The speed of the world’s renewable energy explosion following the prioritization of clean energy by a single global power proves that this dystopian timeline was far from inevitable. Absent Big Oil’s climate fraud, it is likely that the West could have achieved these clean energy milestones decades earlier, giving humanity more than enough time to transition off fossil fuels before we hit the apocalyptic tipping points we are currently hurtling toward. In other words, Big Oil’s lies did cause—or at the very least were a substantial factor in causing—the catastrophic climate harms we are experiencing today.
Of course, no historical counterfactual can be absolutely definitive. There are obviously many differences between the U.S. in the 1990s and China in the 2010s beyond the presence or absence of fossil fuel–funded campaigns of climate deception. But none of these differences strongly cut against the causation analysis. For example, you could argue that China, with its system of state control, could direct resources toward clean energy in a way the U.S. never could have. But the U.S. can clearly marshal vast resources for its priorities (think of the interstate highway system, the Apollo program, or the development of AI data centers) and had far more resources to marshal; in 2010, when China began its renewables buildout, its gross domestic product was just over one third that of the U.S.

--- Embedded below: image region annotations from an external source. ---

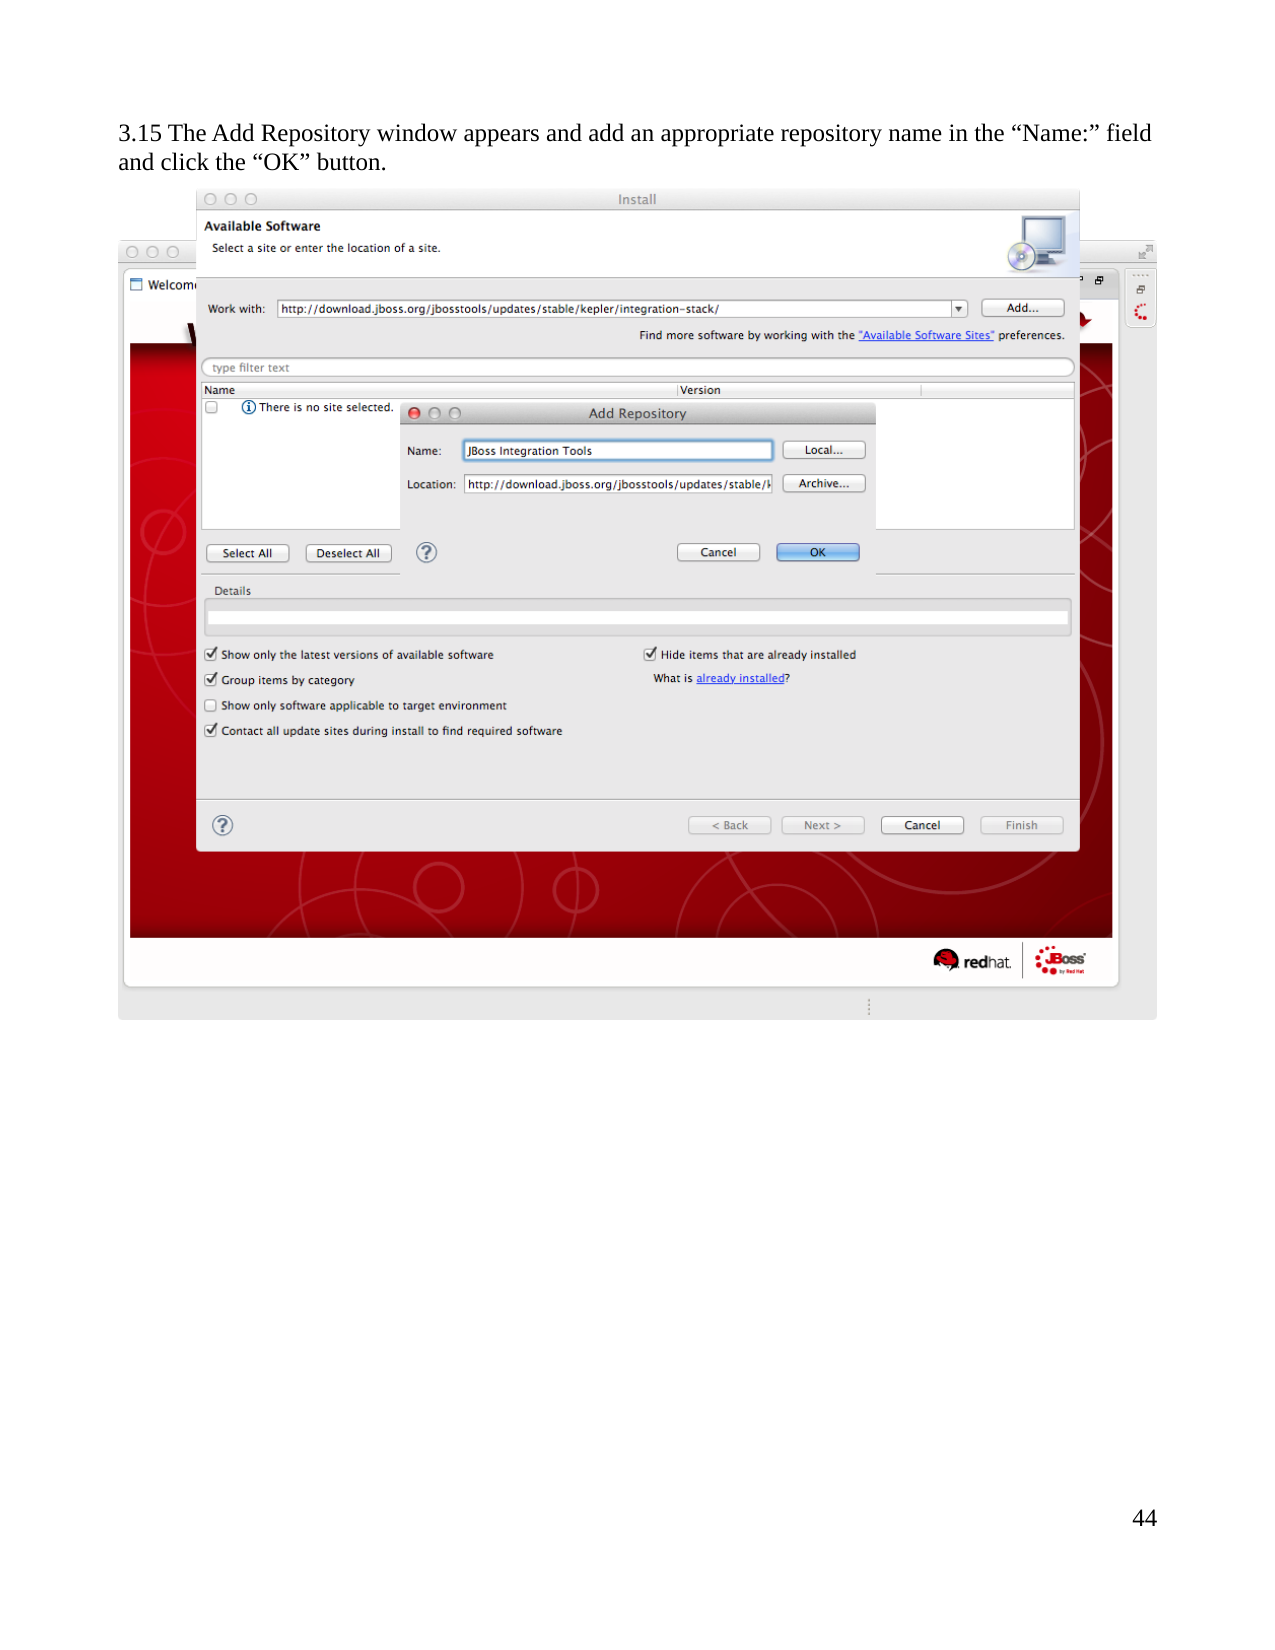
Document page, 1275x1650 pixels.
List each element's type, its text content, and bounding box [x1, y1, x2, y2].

text 3.15 The Add Repository window appears and add an appropriate repository name in the “Name:” field and click the “OK” button. [118, 118, 1157, 176]
picture [118, 188, 1157, 1020]
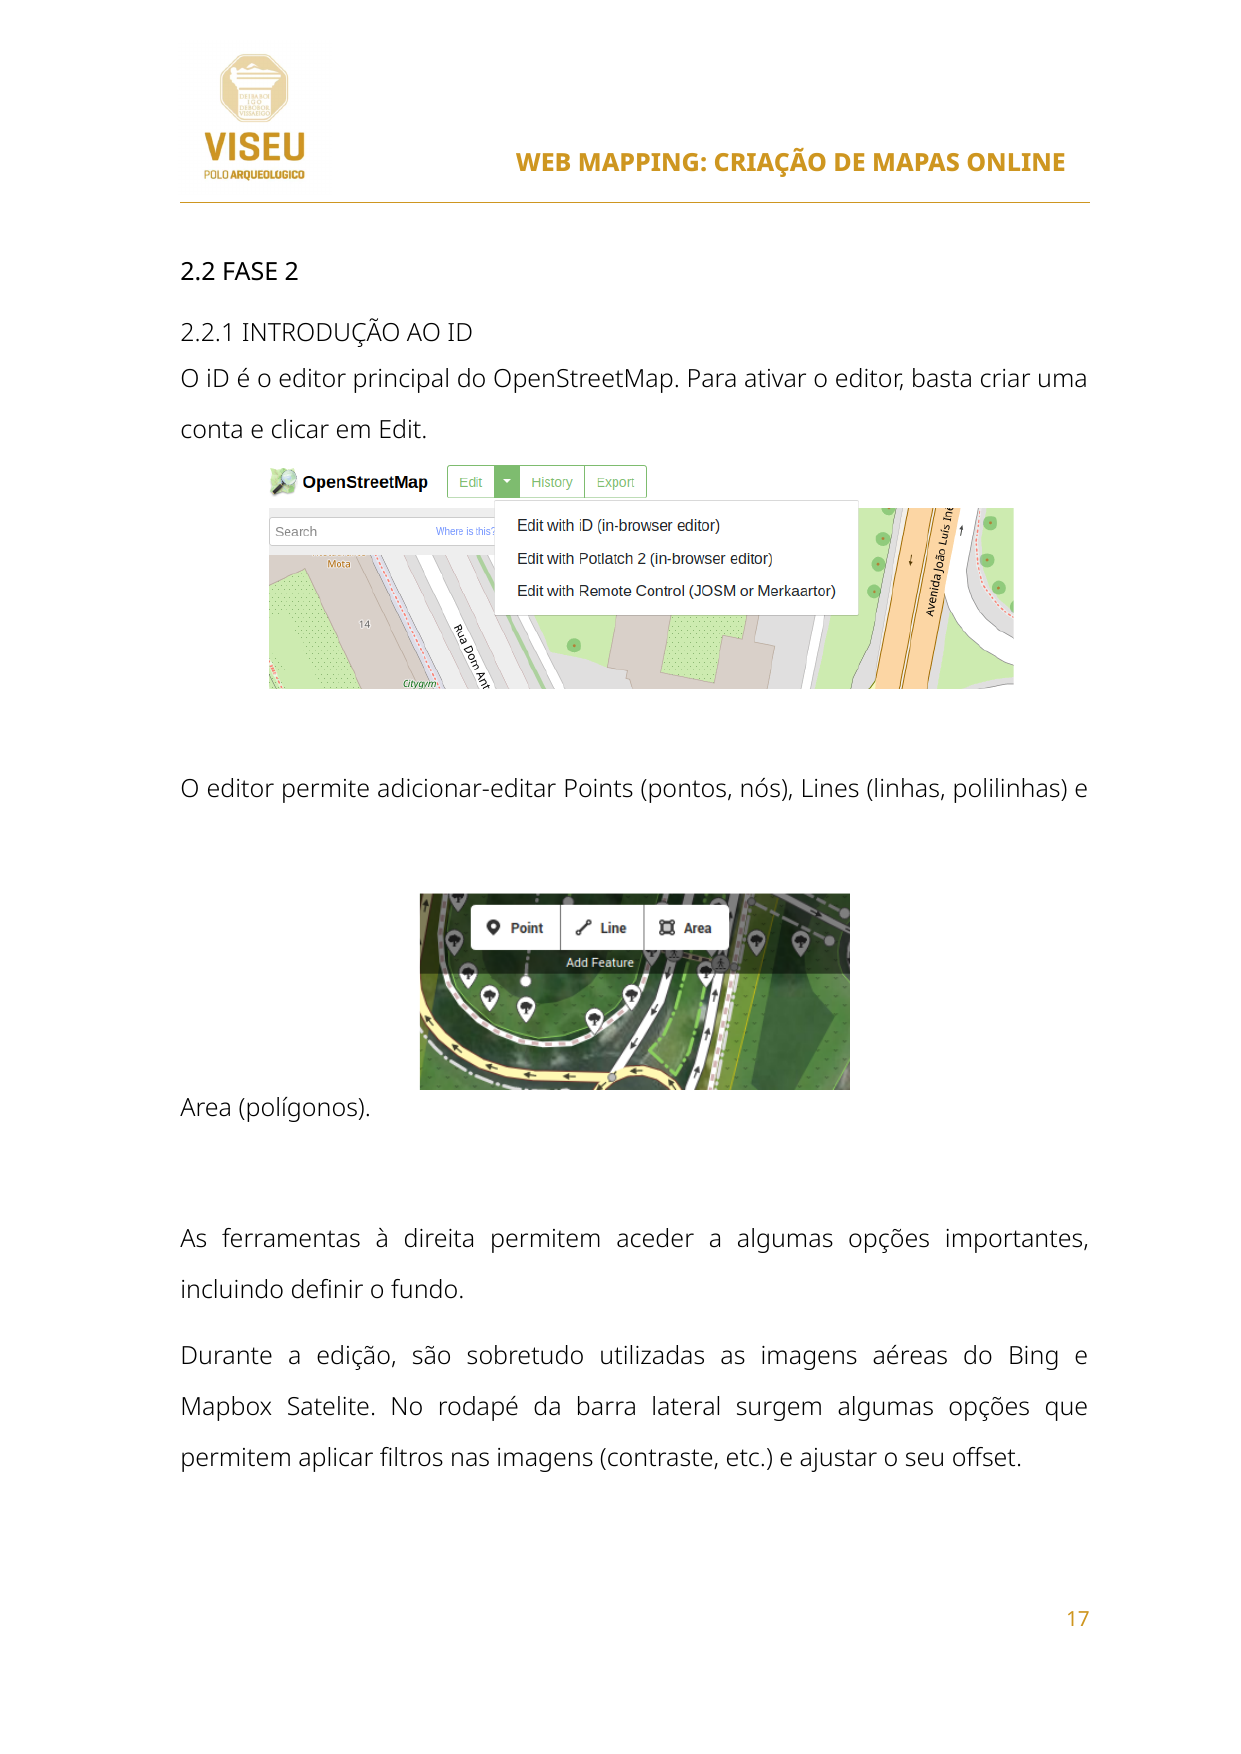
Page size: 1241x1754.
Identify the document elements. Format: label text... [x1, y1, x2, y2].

subtitle 2.2 Fase 2 [180, 253, 1090, 287]
text Durante a edição, são sobretudo utilizadas as imagens aéreas do Bing e Mapbox Satelite. No rodapé da barra lateral surgem algumas opções que permitem aplicar filtros nas imagens (contraste, etc.) e ajustar o seu offset. [180, 1338, 1090, 1474]
text As ferramentas à direita permitem aceder a algumas opções importantes, incluindo definir o fundo. [180, 1221, 1090, 1306]
picture [269, 459, 1014, 689]
text O iD é o editor principal do OpenStreetMap. Para ativar o editor, basta criar uma conta e clicar em Edit. [180, 361, 1090, 446]
picture [419, 853, 850, 1090]
subtitle 2.2.1 Introdução ao iD [180, 314, 1090, 348]
text O editor permite adicionar-editar Points (pontos, nós), Lines (linhas, polilinhas) e Area (polígonos). [180, 771, 1090, 1124]
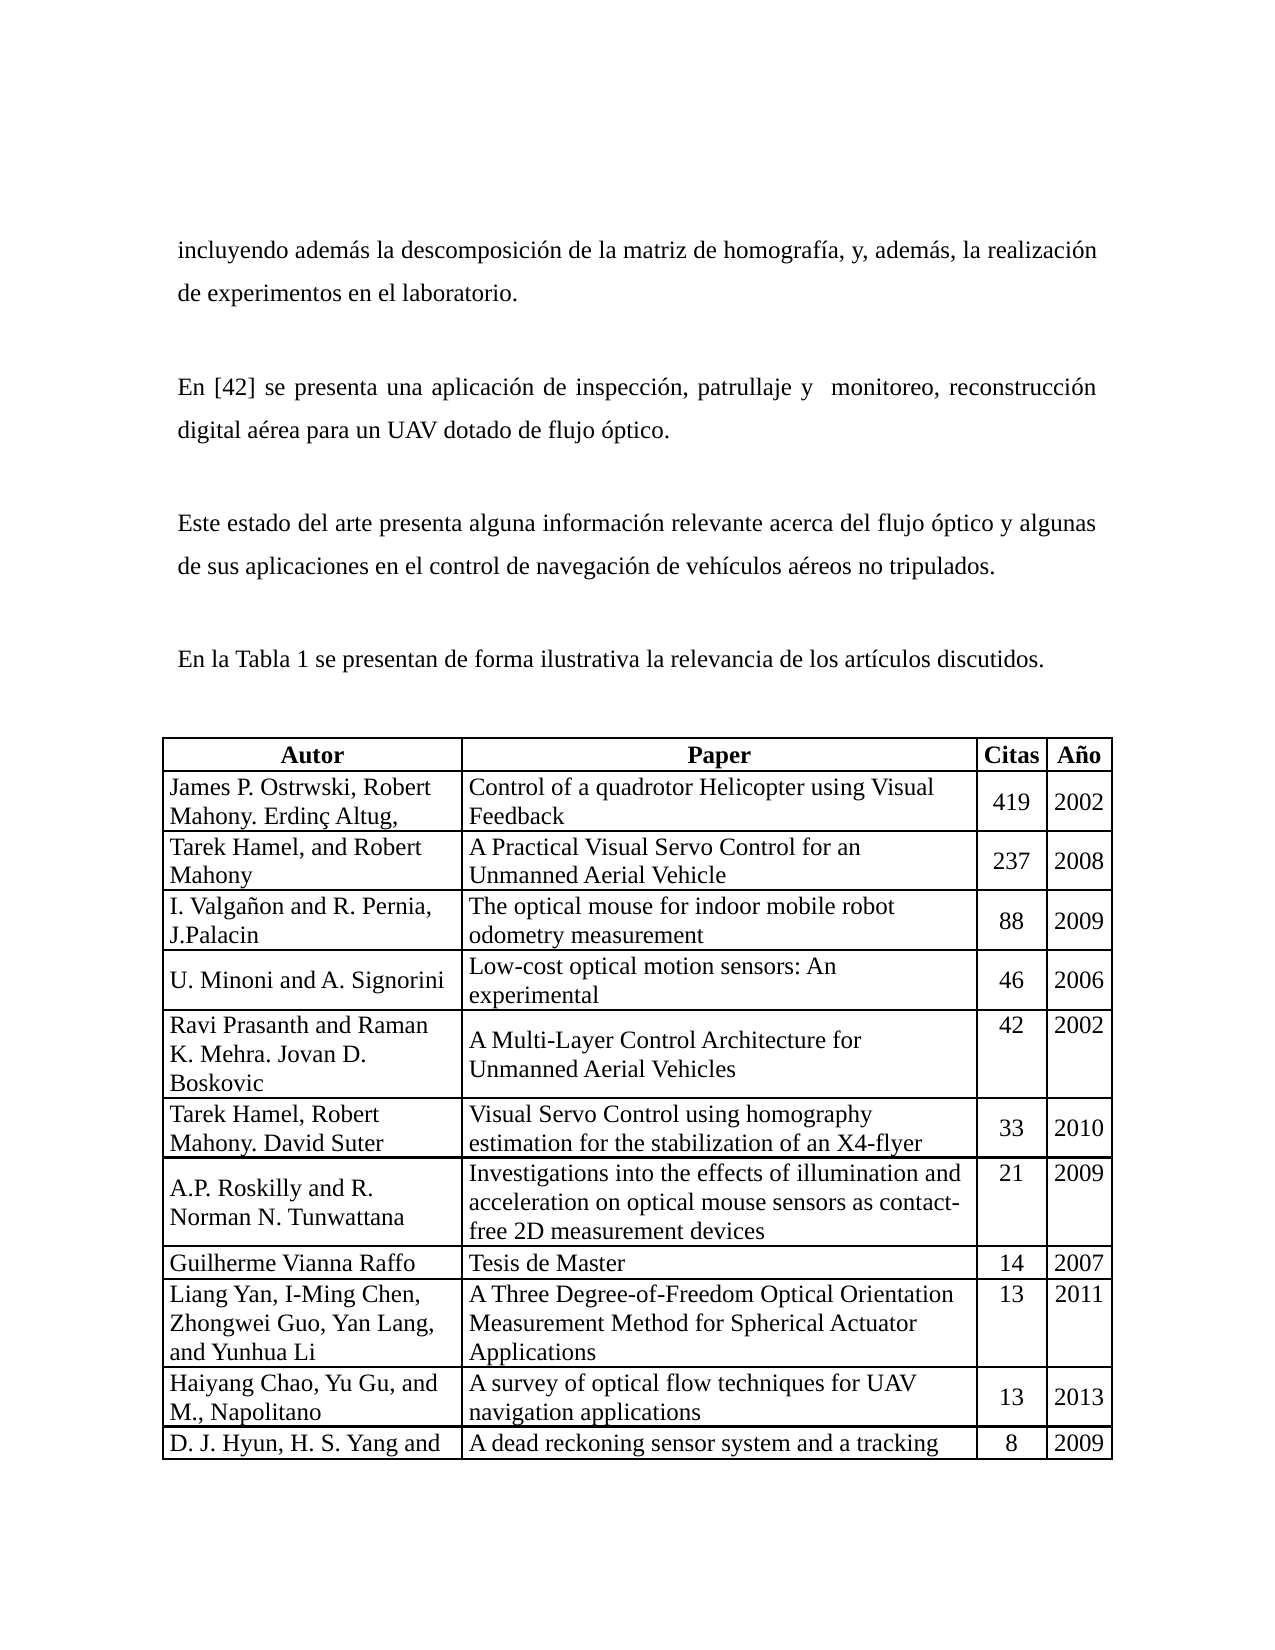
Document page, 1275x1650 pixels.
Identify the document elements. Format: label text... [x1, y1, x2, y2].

table_cell 21 [978, 1159, 1046, 1245]
table_cell Low-cost optical motion sensors: An experimental [463, 951, 976, 1008]
table_cell 42 [978, 1011, 1046, 1097]
table_cell Haiyang Chao, Yu Gu, and M., Napolitano [164, 1368, 461, 1425]
table_header Autor [164, 739, 461, 770]
table_cell James P. Ostrwski, Robert Mahony. Erdinç Altug, [164, 772, 461, 830]
table_cell 8 [978, 1428, 1046, 1458]
table_cell Guilherme Vianna Raffo [164, 1247, 461, 1277]
text En [42] se presenta una aplicación de inspección, patrullaje y monitoreo, reconstrucción digital aérea para un UAV dotado de flujo óptico. [177, 372, 1098, 443]
table_cell 2011 [1048, 1280, 1111, 1366]
table_cell 419 [978, 772, 1046, 830]
table_cell 2009 [1048, 1159, 1111, 1245]
table_cell Visual Servo Control using homography estimation for the stabilization of an X4-flyer [463, 1099, 976, 1156]
table_cell 2010 [1048, 1099, 1111, 1156]
table_cell Tarek Hamel, Robert Mahony. David Suter [164, 1099, 461, 1156]
table_header Citas [978, 739, 1046, 770]
table_cell 2013 [1048, 1368, 1111, 1425]
table_cell Ravi Prasanth and Raman K. Mehra. Jovan D. Boskovic [164, 1011, 461, 1097]
table_cell 14 [978, 1247, 1046, 1277]
table_cell 2008 [1048, 832, 1111, 889]
table_cell 237 [978, 832, 1046, 889]
table_cell A Multi-Layer Control Architecture for Unmanned Aerial Vehicles [463, 1011, 976, 1097]
table_cell U. Minoni and A. Signorini [164, 951, 461, 1008]
table_cell D. J. Hyun, H. S. Yang and [164, 1428, 461, 1458]
text Este estado del arte presenta alguna información relevante acerca del flujo óptico y algunas de sus aplicaciones en el control de navegación de vehículos aéreos no tripulados. [177, 508, 1098, 580]
table_cell 2007 [1048, 1247, 1111, 1277]
table_cell A Practical Visual Servo Control for an Unmanned Aerial Vehicle [463, 832, 976, 889]
table_cell 46 [978, 951, 1046, 1008]
table_cell Liang Yan, I-Ming Chen, Zhongwei Guo, Yan Lang, and Yunhua Li [164, 1280, 461, 1366]
text En la Tabla 1 se presentan de forma ilustrativa la relevancia de los artículos discutidos. [177, 644, 1098, 673]
table_cell Control of a quadrotor Helicopter using Visual Feedback [463, 772, 976, 830]
table_cell 33 [978, 1099, 1046, 1156]
table_cell A.P. Roskilly and R. Norman N. Tunwattana [164, 1159, 461, 1245]
table_cell I. Valgañon and R. Pernia, J.Palacin [164, 891, 461, 949]
table_header Paper [463, 739, 976, 770]
table_cell 2009 [1048, 891, 1111, 949]
text incluyendo además la descomposición de la matriz de homografía, y, además, la realización de experimentos en el laboratorio. [177, 235, 1098, 307]
table_cell A dead reckoning sensor system and a tracking [463, 1428, 976, 1458]
table_cell 2002 [1048, 1011, 1111, 1097]
table_cell 2002 [1048, 772, 1111, 830]
table_cell 2009 [1048, 1428, 1111, 1458]
table_header Año [1048, 739, 1111, 770]
table_cell 2006 [1048, 951, 1111, 1008]
table_cell Investigations into the effects of illumination and acceleration on optical mouse sensors as contact-free 2D measurement devices [463, 1159, 976, 1245]
table_cell Tarek Hamel, and Robert Mahony [164, 832, 461, 889]
table_cell 13 [978, 1280, 1046, 1366]
table_cell 13 [978, 1368, 1046, 1425]
table_cell 88 [978, 891, 1046, 949]
table_cell Tesis de Master [463, 1247, 976, 1277]
table_cell The optical mouse for indoor mobile robot odometry measurement [463, 891, 976, 949]
table_cell A Three Degree-of-Freedom Optical Orientation Measurement Method for Spherical Actuator Applications [463, 1280, 976, 1366]
table_cell A survey of optical flow techniques for UAV navigation applications [463, 1368, 976, 1425]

You could also argue that it’s just not possible to compare what might have happened in the democratic U.S. to what did occur in the single-party autocracy of China. But the evidence does not indicate that a more democratic China, kept free of Big Oil’s propaganda, would have been less supportive of a clean energy buildout. Indeed, peer-reviewed national survey data on public demand for climate action finds that while the U.S. ranks at the bottom of the international list, China—the country that Western Big Oil companies have had the least ability to influence—is right up at the top, with 97 percent supporting demands for greater political action on climate.
I don’t know whether this argument will ever be used in a court of law. But every time you hear a piece of good news about the explosive growth of clean energy, it’s worth remembering that the benchmark in question likely could have been met in 2005, rather than 2025, if not for Big Oil’s climate deception. Every time you hear bad news about another catastrophic wildfire, drought, heat wave, or storm, or the nightmarish arrival of another cataclysmic climate tipping point, remember that we could have had 20 more years to address this crisis had Big Oil not stopped the West from taking earlier action.
Fossil fuel companies, in order to maintain their garish profits—and Big Oil executives, in order to buy their fourth homes and private jets and, increasingly, luxury bunkers—knowingly stole humanity’s best chance to address climate change on a timeline that would have averted apocalypse. It’s the most despicable crime in the history of our species. Hopefully human civilization can survive long enough for some measure of justice to be exacted against the scoundrels responsible.